### TESTO
+++++
Solo l’allevamento brado di animali in prati-pascoli naturali, che utilizzino vegetali non eduli per l’uomo, risulta avere un bilancio meno negativo, ma tale produzione nei Paesi ricchi risulta oggi essere minimale rispetto a quella ottenuta nelle “bio-fabbriche”. Se per produrre granella per allevare questi animali, elimineremo ancora le foreste, specialmente tropicali, l’effetto sul clima, già vistoso a causa dei consumi sempre più crescenti dei carburanti fossili, non potrà che peggiorare.
E’ ovvio che tra i vari tipi di allevamento, la diminuzione più consistente dovrebbe interessare quelli per la produzione delle carni,  piuttosto che quelli per il latte o le uova. Ciò non solo per ragioni etiche, che pure hanno elevato valore e significato, ma soprattutto per stringenti ed ineludibili motivi sociali (la sicurezza alimentare) economici (costo dei cibi) e politici (pace e stabilità).
Oggi 800 milioni di Indiani, in fase di rapido sviluppo socio-economico, sono strettamente vegetariani: tutto ciò dimostra che potremmo un po’ tutti utilizzare di più e meglio le granaglie che oggi sono così largamente consumate per l’allevamento degli animali.
Certo, quanto prima dovremo sviluppare nuove tecnologie che permettano di produrre cibi proteici (latte e latticini dalla soia e da altre leguminose: lupini, piselli, fagioli ecc.), più raffinati e gustosi, nonché prodotti che permettano una più diffusa ed accettabile utilizzazione umana di mais, grani, orzo ed altri cereali, patate e molte specie orticole.  Così potremo anche ridurre i problemi di salute derivati da obesità, eccesso di zuccheri (diabete), da eccesso di prodotti animali contenenti colesterolo, grassi saturi, che favoriscono l’insorgenza di disturbi cardiocircolatori, tumori ecc., mentre molti prodotti vegetali contengono sostanze antiossidanti e nutraceutiche di elevato valore.
Crediamo che questi argomenti debbano essere affrontati, in modo da prevenire possibili effetti negativi e dirompenti sulla nostra agricoltura, sulla nostra nutrizione e sul benessere sociale ed economico generale. In prospettiva, pensiamo possa essere utile interessare specialmente i nostri zootecnici a queste problematiche, in modo da affrontare il tutto in modo intelligente, graduale e razionale, offrendo valide alternative ai produttori ed ai consumatori.  
Come sempre è meglio prevenire che curare. Se la popolazione umana continuerà ad aumentare con questo ritmo, oltre ad incrementare l’uso diretto dei prodotti vegetali, dovrà anche cercare di coltivare più diffusamente quanto può crescere nelle acque, per ottenere i prodotti alimentari derivati dalle enormi possibilità fornite dalla biologia marina. Ma lo sviluppo delle produzioni dell’acquacoltura è un altro capitolo fondamentale per il futuro dell’ umanità, finora largamente sottovalutato ed ancor oggi utilizzato principalmente da una caccia-pesca industriale troppo spesso avida ed imprevidente.
+++++
### DATI

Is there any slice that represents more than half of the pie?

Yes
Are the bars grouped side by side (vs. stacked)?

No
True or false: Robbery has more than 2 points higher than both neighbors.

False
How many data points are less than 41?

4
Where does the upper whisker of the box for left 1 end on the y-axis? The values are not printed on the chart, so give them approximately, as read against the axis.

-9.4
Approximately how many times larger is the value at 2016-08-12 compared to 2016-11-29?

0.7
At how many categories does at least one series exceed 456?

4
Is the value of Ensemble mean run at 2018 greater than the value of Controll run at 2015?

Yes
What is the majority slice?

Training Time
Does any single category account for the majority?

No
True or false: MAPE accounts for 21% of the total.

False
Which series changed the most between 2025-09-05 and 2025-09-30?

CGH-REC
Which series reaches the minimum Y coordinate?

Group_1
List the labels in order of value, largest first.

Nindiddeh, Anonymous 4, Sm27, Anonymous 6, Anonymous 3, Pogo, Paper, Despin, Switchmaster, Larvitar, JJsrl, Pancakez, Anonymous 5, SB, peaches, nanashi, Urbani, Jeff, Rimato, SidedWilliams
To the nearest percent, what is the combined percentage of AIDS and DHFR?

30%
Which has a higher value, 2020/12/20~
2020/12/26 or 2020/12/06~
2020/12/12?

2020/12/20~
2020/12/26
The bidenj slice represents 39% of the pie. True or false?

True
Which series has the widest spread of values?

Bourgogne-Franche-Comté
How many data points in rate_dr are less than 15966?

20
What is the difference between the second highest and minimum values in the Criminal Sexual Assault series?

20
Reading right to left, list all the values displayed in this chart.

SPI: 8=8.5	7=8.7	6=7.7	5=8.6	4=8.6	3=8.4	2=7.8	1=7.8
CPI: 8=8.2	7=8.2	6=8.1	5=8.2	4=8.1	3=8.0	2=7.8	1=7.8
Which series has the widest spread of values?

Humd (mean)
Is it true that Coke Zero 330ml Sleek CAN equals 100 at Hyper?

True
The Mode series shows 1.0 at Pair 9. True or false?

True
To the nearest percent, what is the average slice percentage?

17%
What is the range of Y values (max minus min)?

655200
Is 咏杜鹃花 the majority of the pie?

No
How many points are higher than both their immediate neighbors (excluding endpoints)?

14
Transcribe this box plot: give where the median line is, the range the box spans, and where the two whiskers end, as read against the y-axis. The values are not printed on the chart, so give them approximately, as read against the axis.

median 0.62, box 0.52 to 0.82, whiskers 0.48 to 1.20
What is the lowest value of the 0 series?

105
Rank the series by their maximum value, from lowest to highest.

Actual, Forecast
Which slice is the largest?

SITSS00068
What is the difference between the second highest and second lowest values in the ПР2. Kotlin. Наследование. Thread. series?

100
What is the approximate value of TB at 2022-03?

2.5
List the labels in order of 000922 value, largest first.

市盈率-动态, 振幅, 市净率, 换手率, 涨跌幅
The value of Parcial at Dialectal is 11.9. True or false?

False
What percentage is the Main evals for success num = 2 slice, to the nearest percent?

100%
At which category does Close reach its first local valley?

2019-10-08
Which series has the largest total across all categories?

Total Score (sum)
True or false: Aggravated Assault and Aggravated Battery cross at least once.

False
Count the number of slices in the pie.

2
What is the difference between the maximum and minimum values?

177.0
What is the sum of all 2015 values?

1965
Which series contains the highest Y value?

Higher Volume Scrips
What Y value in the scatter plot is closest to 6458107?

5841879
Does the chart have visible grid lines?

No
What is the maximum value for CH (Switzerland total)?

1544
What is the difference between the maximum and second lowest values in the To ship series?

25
+++++
### ESERCIZIO 1
Riscrivi tutto il passo del testo sull'allevamento che va da "Crediamo che questi" fino a "ed ai consumatori.", mettendo "agronomi" al posto di "zootecnici".
### ESERCIZIO 2
Secondo il testo sull'allevamento, quanti Indiani sono oggi strettamente vegetariani?
Le righe non hanno alcun legame con il testo.

### RISPOSTA SCRITTA 1
Crediamo che questi argomenti debbano essere affrontati, in modo da prevenire possibili effetti negativi e dirompenti sulla nostra agricoltura, sulla nostra nutrizione e sul benessere sociale ed economico generale. In prospettiva, pensiamo possa essere utile interessare specialmente i nostri agronomi a queste problematiche, in modo da affrontare il tutto in modo intelligente, graduale e razionale, offrendo valide alternative ai produttori ed ai consumatori.

### RISPOSTA SCRITTA 2
800 milioni.